*Description of the task*:
Go through the entries below and work out how many lines include "phone". Answer with the number only.

*The data*:
_____

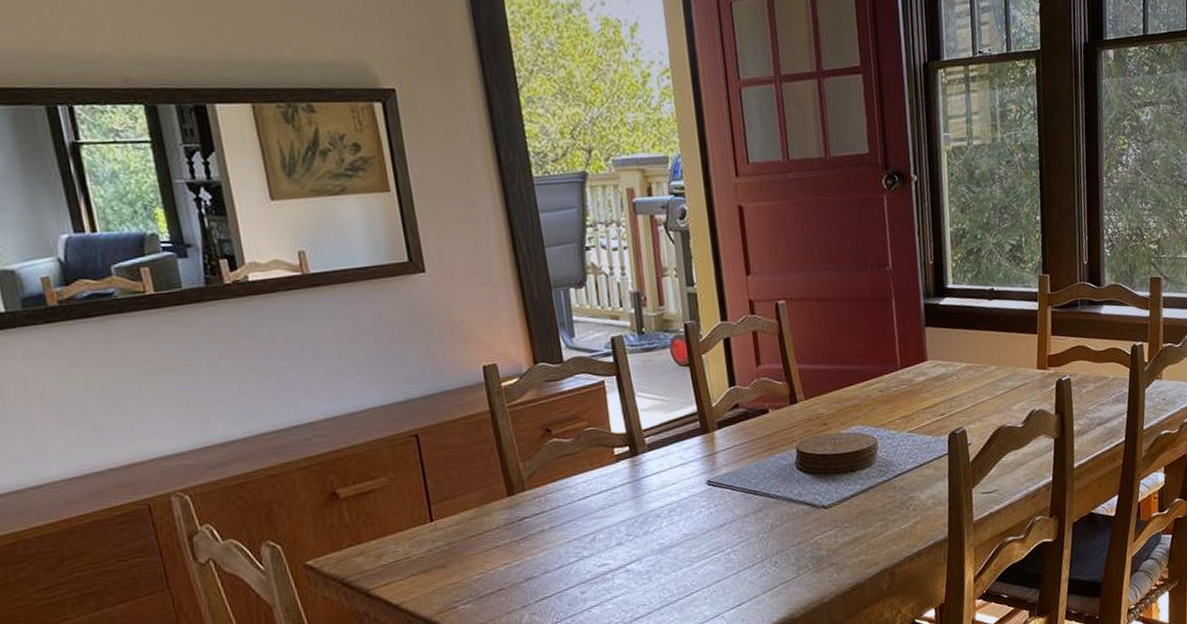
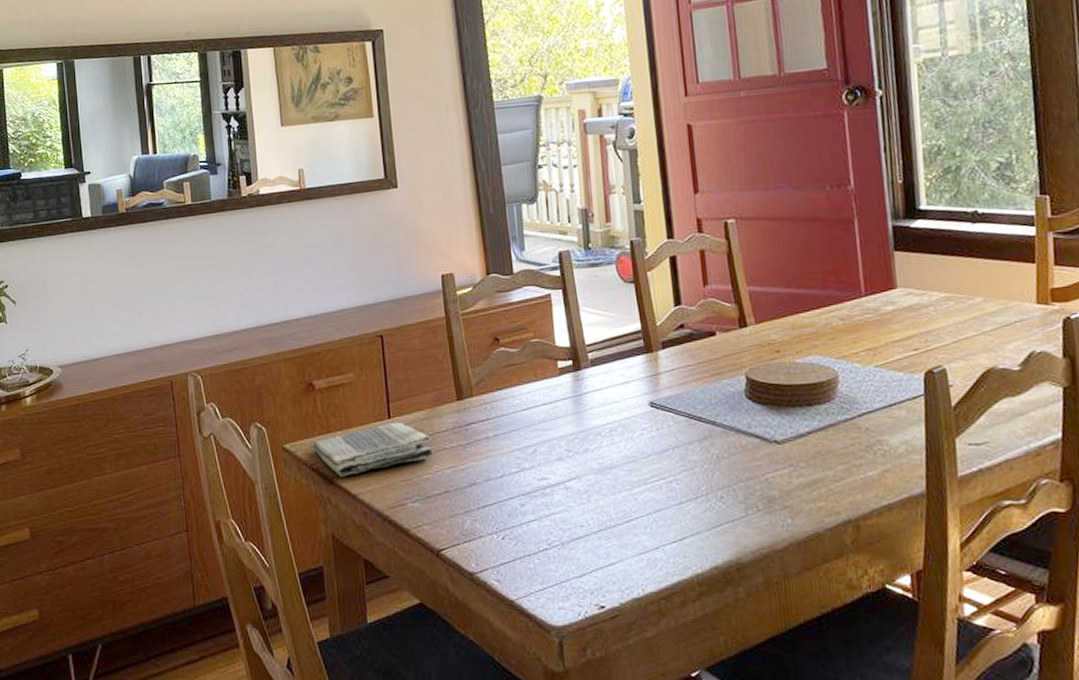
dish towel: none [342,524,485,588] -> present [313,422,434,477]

_____

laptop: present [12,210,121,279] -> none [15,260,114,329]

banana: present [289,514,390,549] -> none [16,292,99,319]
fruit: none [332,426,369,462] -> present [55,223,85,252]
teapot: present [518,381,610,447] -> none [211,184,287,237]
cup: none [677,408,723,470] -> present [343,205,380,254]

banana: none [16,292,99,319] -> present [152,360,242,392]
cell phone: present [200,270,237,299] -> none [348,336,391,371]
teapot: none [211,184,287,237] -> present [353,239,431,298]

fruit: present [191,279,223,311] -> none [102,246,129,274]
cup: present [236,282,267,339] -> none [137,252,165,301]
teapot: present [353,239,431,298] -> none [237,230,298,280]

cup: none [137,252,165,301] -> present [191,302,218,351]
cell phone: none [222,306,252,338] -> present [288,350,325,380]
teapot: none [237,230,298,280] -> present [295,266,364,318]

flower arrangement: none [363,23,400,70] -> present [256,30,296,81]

_____

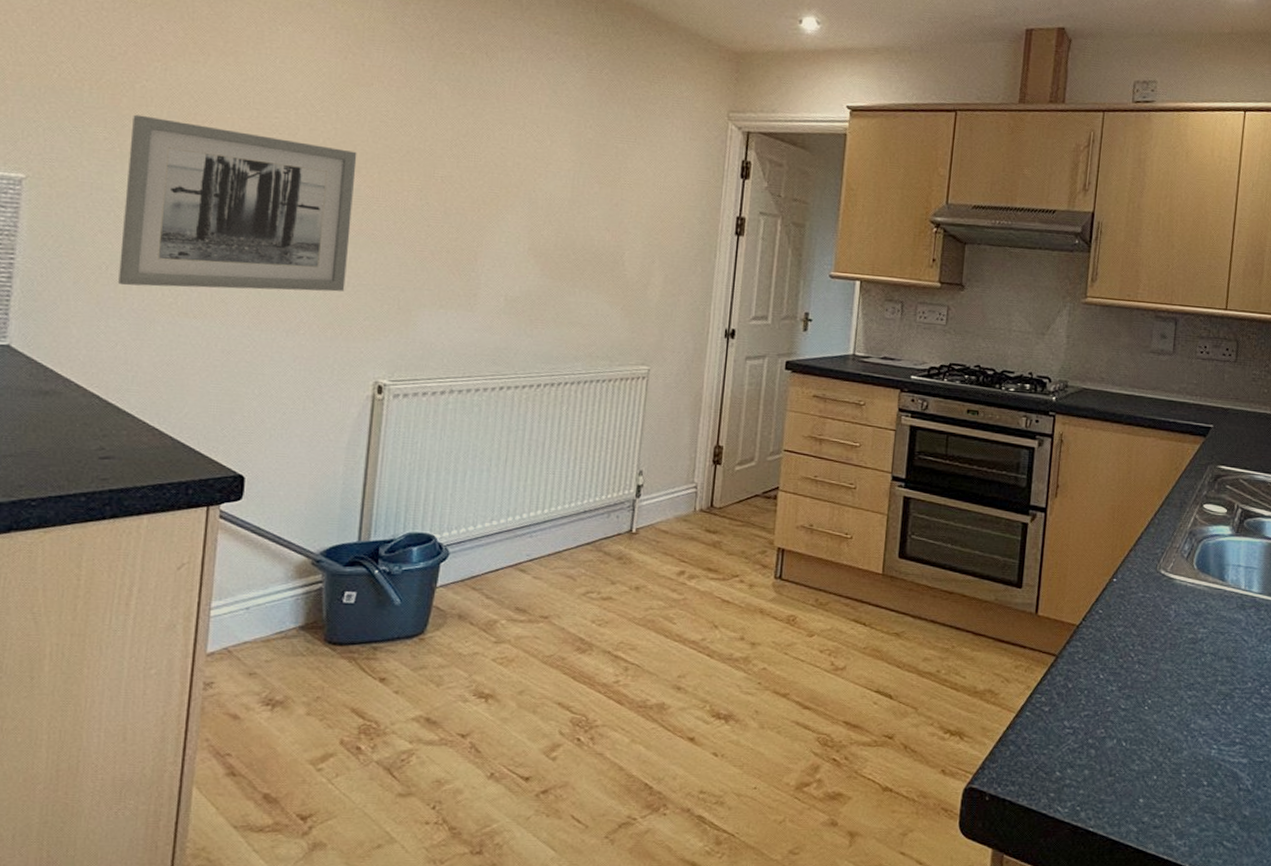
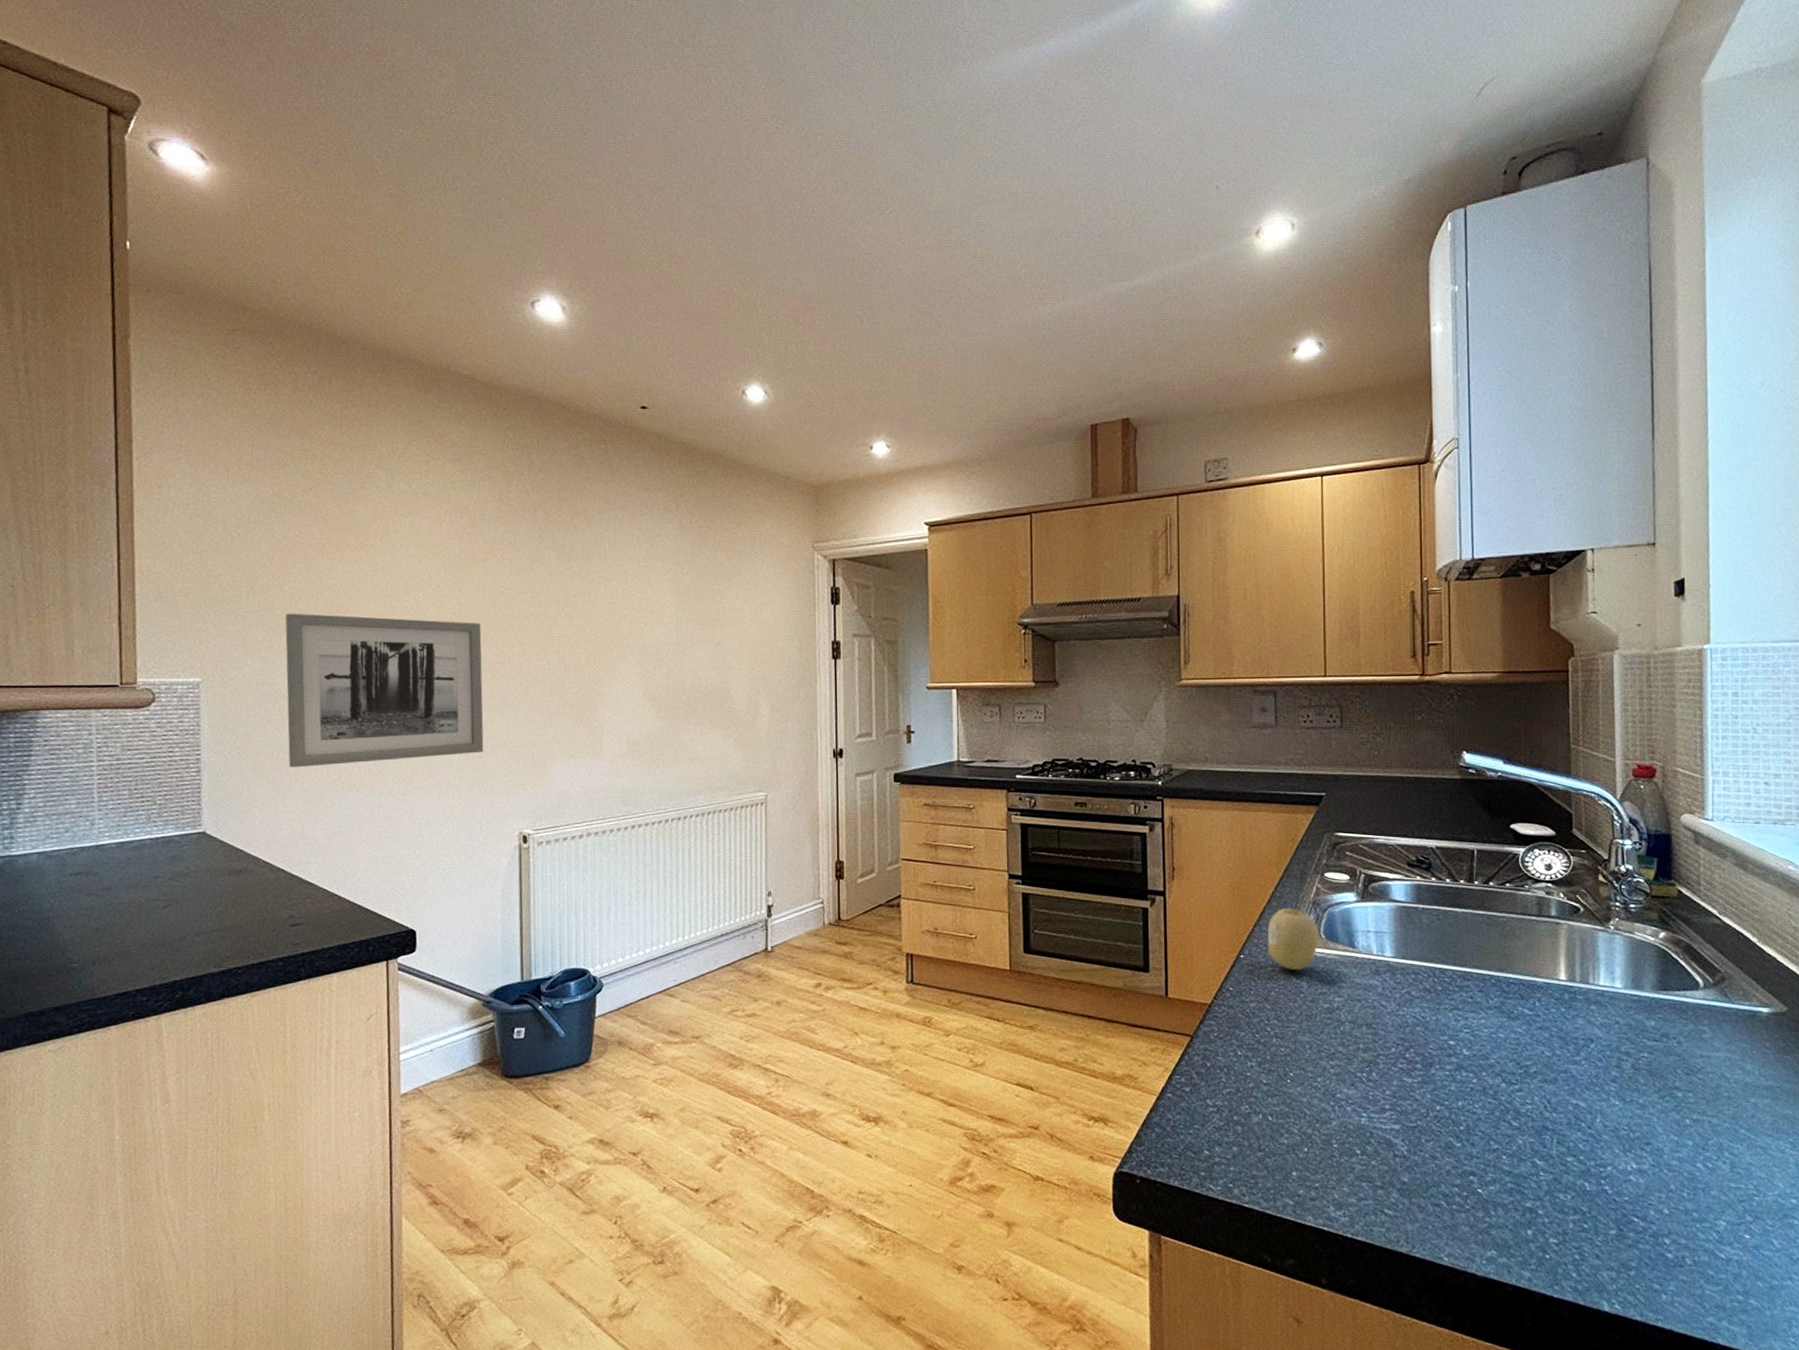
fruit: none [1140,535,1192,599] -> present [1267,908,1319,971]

_____

*Written response*:
2